Barcelona thus announced a mere 20 minutes before the scheduled kick-off that they would play but behind closed doors.

Struggling Las Palmas, with Pako Ayestaran in charge for the first time, initially responded well to the unusual situation and hit the post in the first half but league leaders Barca eventually took control.

Sergio Busquets broke the deadlock after the interval and Lionel Messi secured Barca’s seventh win from seven games with two typically well-taken finishes.

Barcelona president Josep Bartomeu said: “We tried to suspend the game all day long but it wasn’t possible. We could lose points if we didn’t play so we decided to play behind closed doors as a way to show the entire world that we were not pleased with what happened.”

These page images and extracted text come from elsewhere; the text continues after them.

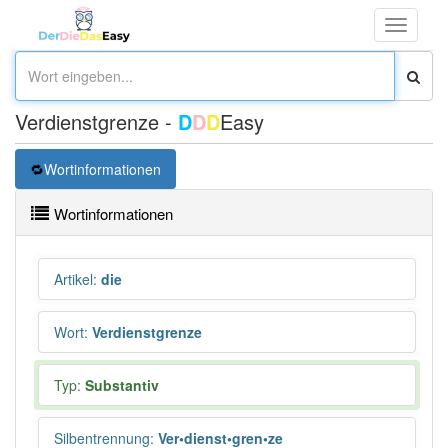
Toggle
navigati
Verdienstgrenze -
D
D
D
Easy
Wortinformationen
Wortinformationen
Artikel
:
die
Wort
:
Verdienstgrenze
Typ:
Substantiv
Silbentrennung
:
Ver•dienst•gren•ze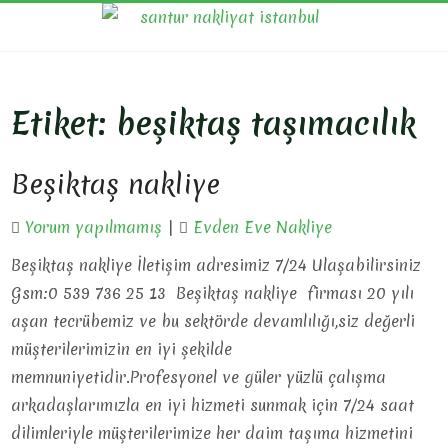
Skip
SAN
Evden Eve
to
Nakliyat, İş
NAKL
content
Yeri Taşıma,
Eşya Taşıma
Etiket:
beşiktaş taşımacılık
Beşiktaş nakliye
Yorum yapılmamış
|
Evden Eve Nakliye
Beşiktaş nakliye İletişim adresimiz 7/24 Ulaşabilirsiniz
Gsm:0 539 736 25 13 Beşiktaş nakliye firması 20 yılı
aşan tecrübemiz ve bu sektörde devamlılığı,siz değerli
müşterilerimizin en iyi şekilde
memnuniyetidir.Profesyonel ve güler yüzlü çalışma
arkadaşlarımızla en iyi hizmeti sunmak için 7/24 saat
dilimleriyle müşterilerimize her daim taşıma hizmetini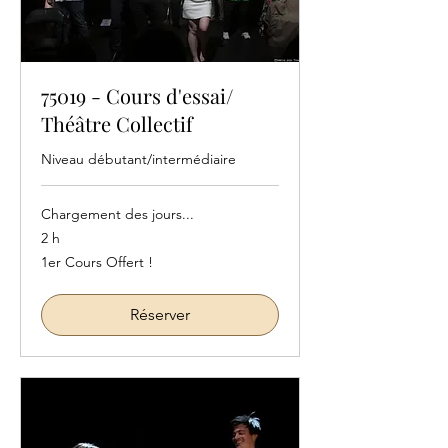
75019 - Cours d'essai/
Théâtre Collectif
Niveau débutant/intermédiaire
Chargement des jours...
2 h
1er
1er Cours Offert !
Cours
Offert
!
Réserver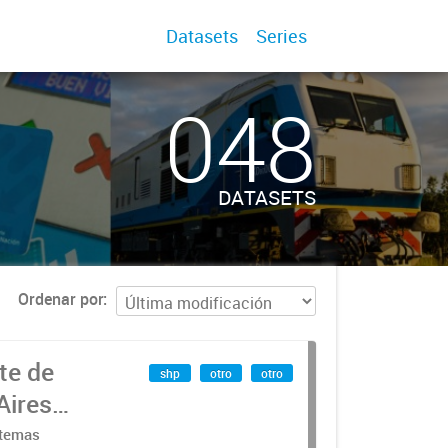
Datasets
Series
048
DATASETS
Ordenar por
te de
shp
otro
otro
Aires
stemas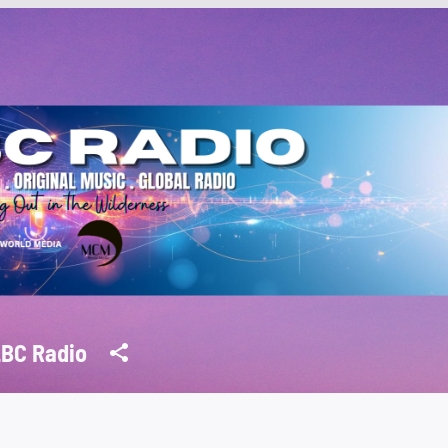
BC Radio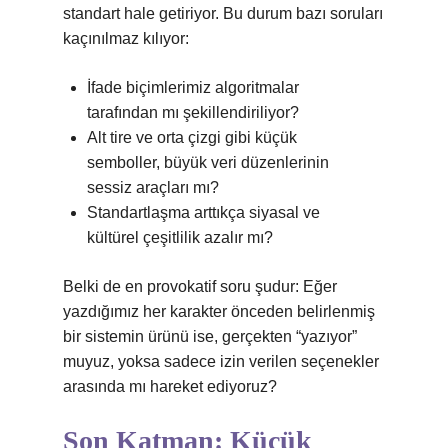
standart hale getiriyor. Bu durum bazı soruları
kaçınılmaz kılıyor:
İfade biçimlerimiz algoritmalar
tarafından mı şekillendiriliyor?
Alt tire ve orta çizgi gibi küçük
semboller, büyük veri düzenlerinin
sessiz araçları mı?
Standartlaşma arttıkça siyasal ve
kültürel çeşitlilik azalır mı?
Belki de en provokatif soru şudur: Eğer
yazdığımız her karakter önceden belirlenmiş
bir sistemin ürünü ise, gerçekten “yazıyor”
muyuz, yoksa sadece izin verilen seçenekler
arasında mı hareket ediyoruz?
Son Katman: Küçük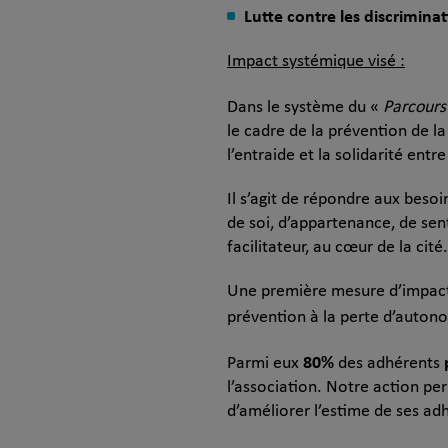
Lutte contre les discrimina
Impact systémique visé :
Dans le système du «
Parcours 
le cadre de la prévention de la
l’entraide et la solidarité entre
Il s’agit de répondre aux besoi
de soi, d’appartenance, de sent
facilitateur, au cœur de la cité.
Une première mesure d’impact so
prévention à la perte d’autono
80%
Parmi eux
des adhérents
l’association. Notre action pe
d’améliorer l’estime de ses ad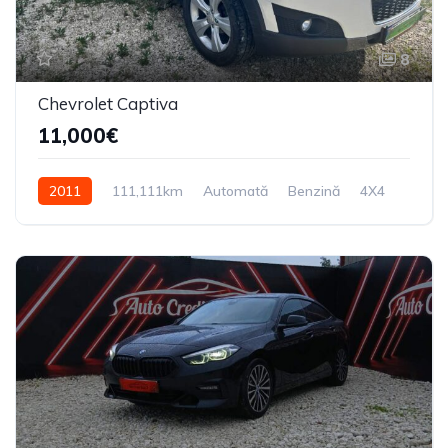
8
Chevrolet Captiva
11,000€
2011
111,111km
Automată
Benzină
4X4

Las Palmas director general Patricio Viñayo said that Barcelona had not consulted his club about the match arrangements.

Tension around the referendum had boiled over into Spanish football even ahead of the weekend when Barcelona defender Gerard Pique spoke out in favour of the referendum. Spain team-mate Sergio Ramos had snapped back that the issue should not be raised in a football context.

After the match Pique said: “It was a really difficult game to play. It was my worst experience as a professional. We all gave our opinions [in the dressing room], there were pros and cons for playing, but in the end, we decided to play.

“I understand that there are supporters who do not understand that decision.”

Barcelona go to Madrid on Saturday week to play Atletico on the resumption of LaLiga action after the national team break. The season’s first Clasico against Real Madrid is not until December 23 in the Spanish capital.

In Barcelona itself police prevented some people from voting while seizing ballot papers and boxes at polling stations. Other police used batons and fired rubber bullets to quell protests.

Spanish Prime Minister Mariano Rajoy said Catalans had been fooled into taking part in an illegal vote. while the interior ministry said 12 police officers had been hurt and three people arrested in shutting down 92 polling stations.

Barcelona Mayor Ada Colau condemned police actions against what she called the region’s “defenceless” population.